------ Raw data
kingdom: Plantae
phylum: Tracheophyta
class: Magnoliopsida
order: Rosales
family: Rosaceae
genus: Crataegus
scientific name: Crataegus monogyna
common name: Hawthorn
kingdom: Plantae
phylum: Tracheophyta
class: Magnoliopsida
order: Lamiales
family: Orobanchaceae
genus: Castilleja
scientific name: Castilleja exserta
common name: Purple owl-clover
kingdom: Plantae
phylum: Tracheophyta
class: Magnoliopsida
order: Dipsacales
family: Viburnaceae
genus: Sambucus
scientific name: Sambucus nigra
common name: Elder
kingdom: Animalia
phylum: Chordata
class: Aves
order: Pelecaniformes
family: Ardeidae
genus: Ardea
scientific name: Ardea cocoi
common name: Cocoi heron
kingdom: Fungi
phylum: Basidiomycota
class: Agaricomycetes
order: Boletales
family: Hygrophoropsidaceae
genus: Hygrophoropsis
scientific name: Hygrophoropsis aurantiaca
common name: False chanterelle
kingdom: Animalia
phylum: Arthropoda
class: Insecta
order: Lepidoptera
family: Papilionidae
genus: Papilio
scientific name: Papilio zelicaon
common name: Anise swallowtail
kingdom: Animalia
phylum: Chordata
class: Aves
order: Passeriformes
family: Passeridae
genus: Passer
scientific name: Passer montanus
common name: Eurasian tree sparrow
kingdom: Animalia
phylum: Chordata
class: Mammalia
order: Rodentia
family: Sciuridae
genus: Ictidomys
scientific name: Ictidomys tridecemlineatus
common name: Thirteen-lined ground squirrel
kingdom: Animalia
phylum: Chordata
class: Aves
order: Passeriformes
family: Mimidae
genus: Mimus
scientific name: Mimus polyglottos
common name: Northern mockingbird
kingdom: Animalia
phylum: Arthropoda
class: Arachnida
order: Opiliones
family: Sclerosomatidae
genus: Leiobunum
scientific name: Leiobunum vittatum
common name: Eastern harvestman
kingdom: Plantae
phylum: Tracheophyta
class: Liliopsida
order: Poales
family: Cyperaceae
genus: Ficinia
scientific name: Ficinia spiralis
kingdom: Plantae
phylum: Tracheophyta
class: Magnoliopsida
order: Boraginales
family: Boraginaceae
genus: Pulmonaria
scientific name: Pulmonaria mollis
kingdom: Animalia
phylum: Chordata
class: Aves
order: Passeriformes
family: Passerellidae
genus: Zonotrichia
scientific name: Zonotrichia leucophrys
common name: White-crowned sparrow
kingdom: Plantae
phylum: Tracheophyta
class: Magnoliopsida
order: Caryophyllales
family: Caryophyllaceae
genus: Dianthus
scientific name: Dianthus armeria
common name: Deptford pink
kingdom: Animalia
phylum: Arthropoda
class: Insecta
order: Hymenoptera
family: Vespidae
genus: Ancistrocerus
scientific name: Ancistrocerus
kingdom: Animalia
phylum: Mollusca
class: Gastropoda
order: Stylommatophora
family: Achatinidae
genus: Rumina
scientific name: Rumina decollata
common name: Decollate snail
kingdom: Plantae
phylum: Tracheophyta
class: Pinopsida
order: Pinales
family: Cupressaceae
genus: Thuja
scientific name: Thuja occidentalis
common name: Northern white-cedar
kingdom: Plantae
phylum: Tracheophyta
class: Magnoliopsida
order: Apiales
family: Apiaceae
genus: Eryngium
------------
Prompt
Copy out every line of the entries above, word for word, from the first to the last.

Solved problem
kingdom: Plantae
phylum: Tracheophyta
class: Magnoliopsida
order: Rosales
family: Rosaceae
genus: Crataegus
scientific name: Crataegus monogyna
common name: Hawthorn
kingdom: Plantae
phylum: Tracheophyta
class: Magnoliopsida
order: Lamiales
family: Orobanchaceae
genus: Castilleja
scientific name: Castilleja exserta
common name: Purple owl-clover
kingdom: Plantae
phylum: Tracheophyta
class: Magnoliopsida
order: Dipsacales
family: Viburnaceae
genus: Sambucus
scientific name: Sambucus nigra
common name: Elder
kingdom: Animalia
phylum: Chordata
class: Aves
order: Pelecaniformes
family: Ardeidae
genus: Ardea
scientific name: Ardea cocoi
common name: Cocoi heron
kingdom: Fungi
phylum: Basidiomycota
class: Agaricomycetes
order: Boletales
family: Hygrophoropsidaceae
genus: Hygrophoropsis
scientific name: Hygrophoropsis aurantiaca
common name: False chanterelle
kingdom: Animalia
phylum: Arthropoda
class: Insecta
order: Lepidoptera
family: Papilionidae
genus: Papilio
scientific name: Papilio zelicaon
common name: Anise swallowtail
kingdom: Animalia
phylum: Chordata
class: Aves
order: Passeriformes
family: Passeridae
genus: Passer
scientific name: Passer montanus
common name: Eurasian tree sparrow
kingdom: Animalia
phylum: Chordata
class: Mammalia
order: Rodentia
family: Sciuridae
genus: Ictidomys
scientific name: Ictidomys tridecemlineatus
common name: Thirteen-lined ground squirrel
kingdom: Animalia
phylum: Chordata
class: Aves
order: Passeriformes
family: Mimidae
genus: Mimus
scientific name: Mimus polyglottos
common name: Northern mockingbird
kingdom: Animalia
phylum: Arthropoda
class: Arachnida
order: Opiliones
family: Sclerosomatidae
genus: Leiobunum
scientific name: Leiobunum vittatum
common name: Eastern harvestman
kingdom: Plantae
phylum: Tracheophyta
class: Liliopsida
order: Poales
family: Cyperaceae
genus: Ficinia
scientific name: Ficinia spiralis
kingdom: Plantae
phylum: Tracheophyta
class: Magnoliopsida
order: Boraginales
family: Boraginaceae
genus: Pulmonaria
scientific name: Pulmonaria mollis
kingdom: Animalia
phylum: Chordata
class: Aves
order: Passeriformes
family: Passerellidae
genus: Zonotrichia
scientific name: Zonotrichia leucophrys
common name: White-crowned sparrow
kingdom: Plantae
phylum: Tracheophyta
class: Magnoliopsida
order: Caryophyllales
family: Caryophyllaceae
genus: Dianthus
scientific name: Dianthus armeria
common name: Deptford pink
kingdom: Animalia
phylum: Arthropoda
class: Insecta
order: Hymenoptera
family: Vespidae
genus: Ancistrocerus
scientific name: Ancistrocerus
kingdom: Animalia
phylum: Mollusca
class: Gastropoda
order: Stylommatophora
family: Achatinidae
genus: Rumina
scientific name: Rumina decollata
common name: Decollate snail
kingdom: Plantae
phylum: Tracheophyta
class: Pinopsida
order: Pinales
family: Cupressaceae
genus: Thuja
scientific name: Thuja occidentalis
common name: Northern white-cedar
kingdom: Plantae
phylum: Tracheophyta
class: Magnoliopsida
order: Apiales
family: Apiaceae
genus: Eryngium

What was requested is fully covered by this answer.